Make sure students' vaccinations are current

Aug. 7, 2014 at 11:45 a.m.

A new school year is just around the corner, and the most important thing on parents' back-to-school checklists shouldn't be shopping for supplies or getting new clothes.

It's making sure your student is up-to-date on his or her shots.

There are several reasons why this is vital, but the most practical is this: "No shots, no school" is part of Texas' administrative and education codes, with few exemptions, according to Diane Boyett, Victoria school district communications director.

Health-wise, immunizations get an A-plus. Serious diseases like polio, tetanus and diptheria have almost entirely been eliminated. Depending on the study, childhood vaccines are 85 percent to 98 percent effective, according to the American Academy of Pediatrics.

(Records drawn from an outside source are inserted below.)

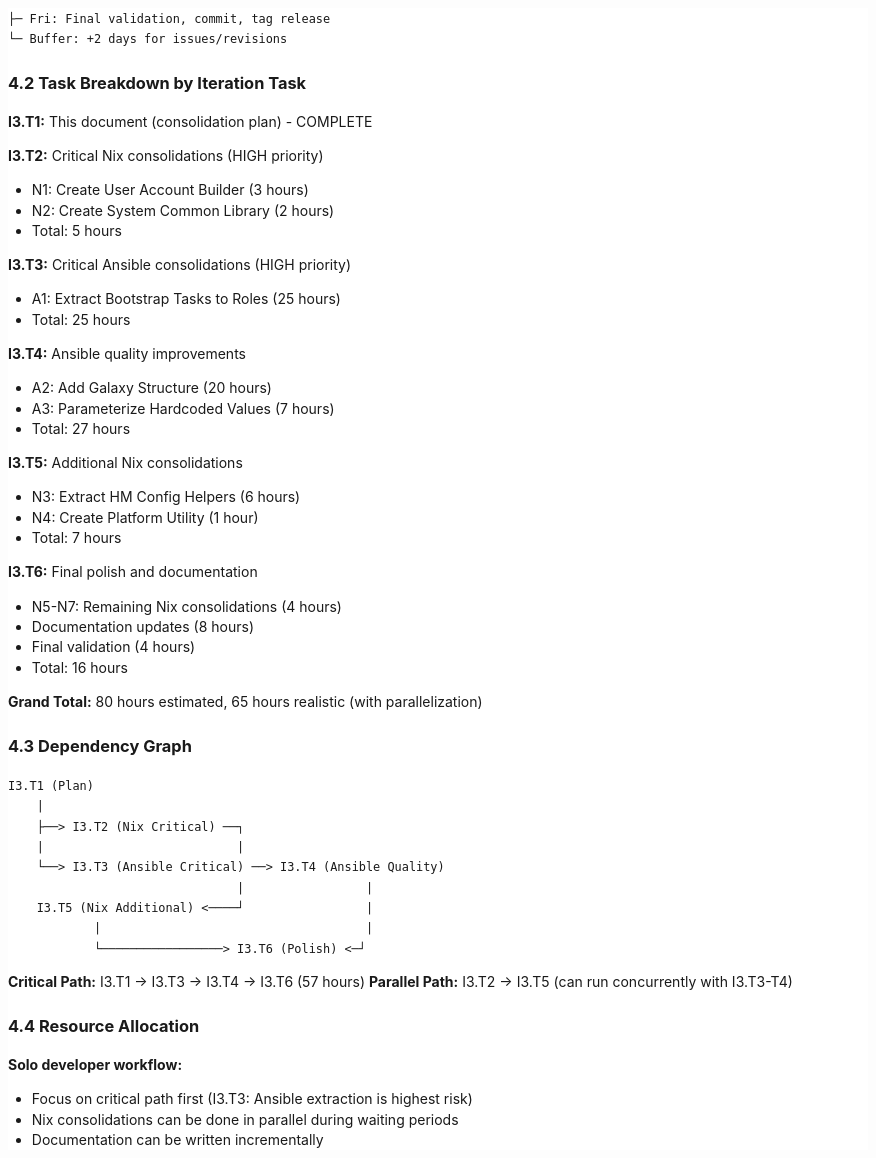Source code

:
 ```
├─ Fri: Final validation, commit, tag release
└─ Buffer: +2 days for issues/revisions
```

### 4.2 Task Breakdown by Iteration Task

**I3.T1:** This document (consolidation plan) - COMPLETE

**I3.T2:** Critical Nix consolidations (HIGH priority)
- N1: Create User Account Builder (3 hours)
- N2: Create System Common Library (2 hours)
- Total: 5 hours

**I3.T3:** Critical Ansible consolidations (HIGH priority)
- A1: Extract Bootstrap Tasks to Roles (25 hours)
- Total: 25 hours

**I3.T4:** Ansible quality improvements
- A2: Add Galaxy Structure (20 hours)
- A3: Parameterize Hardcoded Values (7 hours)
- Total: 27 hours

**I3.T5:** Additional Nix consolidations
- N3: Extract HM Config Helpers (6 hours)
- N4: Create Platform Utility (1 hour)
- Total: 7 hours

**I3.T6:** Final polish and documentation
- N5-N7: Remaining Nix consolidations (4 hours)
- Documentation updates (8 hours)
- Final validation (4 hours)
- Total: 16 hours

**Grand Total:** 80 hours estimated, 65 hours realistic (with parallelization)

### 4.3 Dependency Graph

```
I3.T1 (Plan)
    |
    ├──> I3.T2 (Nix Critical) ──┐
    |                           |
    └──> I3.T3 (Ansible Critical) ──> I3.T4 (Ansible Quality)
                                |                 |
    I3.T5 (Nix Additional) <────┘                 |
            |                                     |
            └─────────────────> I3.T6 (Polish) <─┘
```

**Critical Path:** I3.T1 → I3.T3 → I3.T4 → I3.T6 (57 hours)
**Parallel Path:** I3.T2 → I3.T5 (can run concurrently with I3.T3-T4)

### 4.4 Resource Allocation

**Solo developer workflow:**
- Focus on critical path first (I3.T3: Ansible extraction is highest risk)
- Nix consolidations can be done in parallel during waiting periods
- Documentation can be written incrementally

Making sure your child is up-to-date also protects those in the community who can't be vaccinated for some reason, including people with allergies and those with weakened immune systems.

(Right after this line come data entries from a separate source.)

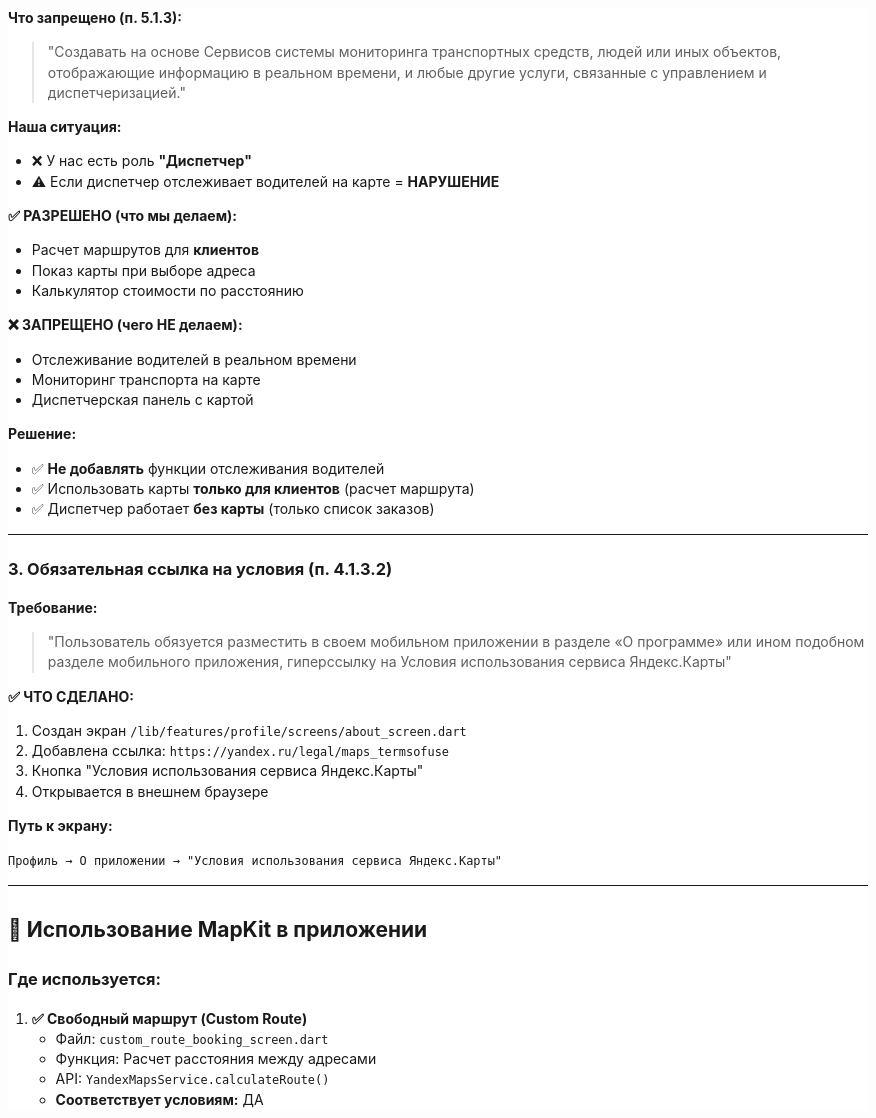 **Что запрещено (п. 5.1.3):**
> "Создавать на основе Сервисов системы мониторинга транспортных средств, людей или иных объектов, отображающие информацию в реальном времени, и любые другие услуги, связанные с управлением и диспетчеризацией."

**Наша ситуация:**
- ❌ У нас есть роль **"Диспетчер"**
- ⚠️ Если диспетчер отслеживает водителей на карте = **НАРУШЕНИЕ**

**✅ РАЗРЕШЕНО (что мы делаем):**
- Расчет маршрутов для **клиентов**
- Показ карты при выборе адреса
- Калькулятор стоимости по расстоянию

**❌ ЗАПРЕЩЕНО (чего НЕ делаем):**
- Отслеживание водителей в реальном времени
- Мониторинг транспорта на карте
- Диспетчерская панель с картой

**Решение:**
- ✅ **Не добавлять** функции отслеживания водителей
- ✅ Использовать карты **только для клиентов** (расчет маршрута)
- ✅ Диспетчер работает **без карты** (только список заказов)

---

### 3. **Обязательная ссылка на условия (п. 4.1.3.2)**

**Требование:**
> "Пользователь обязуется разместить в своем мобильном приложении в разделе «О программе» или ином подобном разделе мобильного приложения, гиперссылку на Условия использования сервиса Яндекс.Карты"

**✅ ЧТО СДЕЛАНО:**
1. Создан экран `/lib/features/profile/screens/about_screen.dart`
2. Добавлена ссылка: `https://yandex.ru/legal/maps_termsofuse`
3. Кнопка "Условия использования сервиса Яндекс.Карты"
4. Открывается в внешнем браузере

**Путь к экрану:**
```
Профиль → О приложении → "Условия использования сервиса Яндекс.Карты"
```

---

## 📱 Использование MapKit в приложении

### Где используется:

1. **✅ Свободный маршрут (Custom Route)**
   - Файл: `custom_route_booking_screen.dart`
   - Функция: Расчет расстояния между адресами
   - API: `YandexMapsService.calculateRoute()`
   - **Соответствует условиям:** ДА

Some parents are wary of vaccines' side effects, but according to the California Immunization Coalition, serious reactions occur in one to two people per every million shots given. In addition, the American Academy of Pediatrics, the Institute on Medicine and the Centers for Disease Control and Prevention have found no association between vaccines and autism.

The list of Texas' minimum state vaccine requirements for students from kindergarten through high school is on the state's Department of Health Services website. To check your child's status, talk to your family physician. Some pharmacies can also give immunizations to students, depending on their age, Boyett said.

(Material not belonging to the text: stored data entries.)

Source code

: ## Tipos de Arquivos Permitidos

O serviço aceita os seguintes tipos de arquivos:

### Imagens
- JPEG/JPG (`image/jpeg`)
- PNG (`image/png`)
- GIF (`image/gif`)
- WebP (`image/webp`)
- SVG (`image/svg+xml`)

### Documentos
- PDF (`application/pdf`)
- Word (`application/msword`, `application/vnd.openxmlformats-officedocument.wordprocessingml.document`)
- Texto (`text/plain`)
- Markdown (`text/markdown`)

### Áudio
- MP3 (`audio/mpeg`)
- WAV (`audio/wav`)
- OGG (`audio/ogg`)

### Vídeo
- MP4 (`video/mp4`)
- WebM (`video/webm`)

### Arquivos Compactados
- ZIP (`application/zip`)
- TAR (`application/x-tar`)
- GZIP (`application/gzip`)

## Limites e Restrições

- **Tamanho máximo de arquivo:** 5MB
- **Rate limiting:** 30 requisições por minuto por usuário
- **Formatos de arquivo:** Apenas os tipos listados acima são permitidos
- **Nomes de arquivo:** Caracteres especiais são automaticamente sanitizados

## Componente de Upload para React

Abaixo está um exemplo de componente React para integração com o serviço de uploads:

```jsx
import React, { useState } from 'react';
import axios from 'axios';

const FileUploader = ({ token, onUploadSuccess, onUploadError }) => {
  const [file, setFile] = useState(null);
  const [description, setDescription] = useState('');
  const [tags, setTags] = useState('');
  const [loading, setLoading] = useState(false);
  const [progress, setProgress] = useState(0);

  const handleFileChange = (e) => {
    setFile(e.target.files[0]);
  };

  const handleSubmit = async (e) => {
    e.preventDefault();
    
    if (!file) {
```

Don't hesitate to make that appointment if your child needs shots, as scheduling will only get tighter as Aug. 25 approaches.

VISD's campaign to remind parents has included an immunization clinic co-hosted with DeTar Healthcare System and the Texas A&M Health Science Center. The district's website has a "Back to School" section with information regarding immunizations. You can learn more at School nurses are also on hand at the district's scheduled registrations, which continue through Tuesday, to answer any questions you may have and gather information on any special health needs for students.

And it's not only parents who can get involved. Health is a community issue. Doctors and pharmacists can remind their patients - especially those with preschoolers and seventh-graders - to make sure they're current.

"The last thing we want to do is have a student show up on the first day of school and send them home," Boyett said. "That's not the way to start the school year."

We agree. And it's up to parents and health care providers to make sure all students start off the year on the right foot by being up-to-date with their vaccinations.

This editorial reflects the views of the Victoria Advocate's editorial board.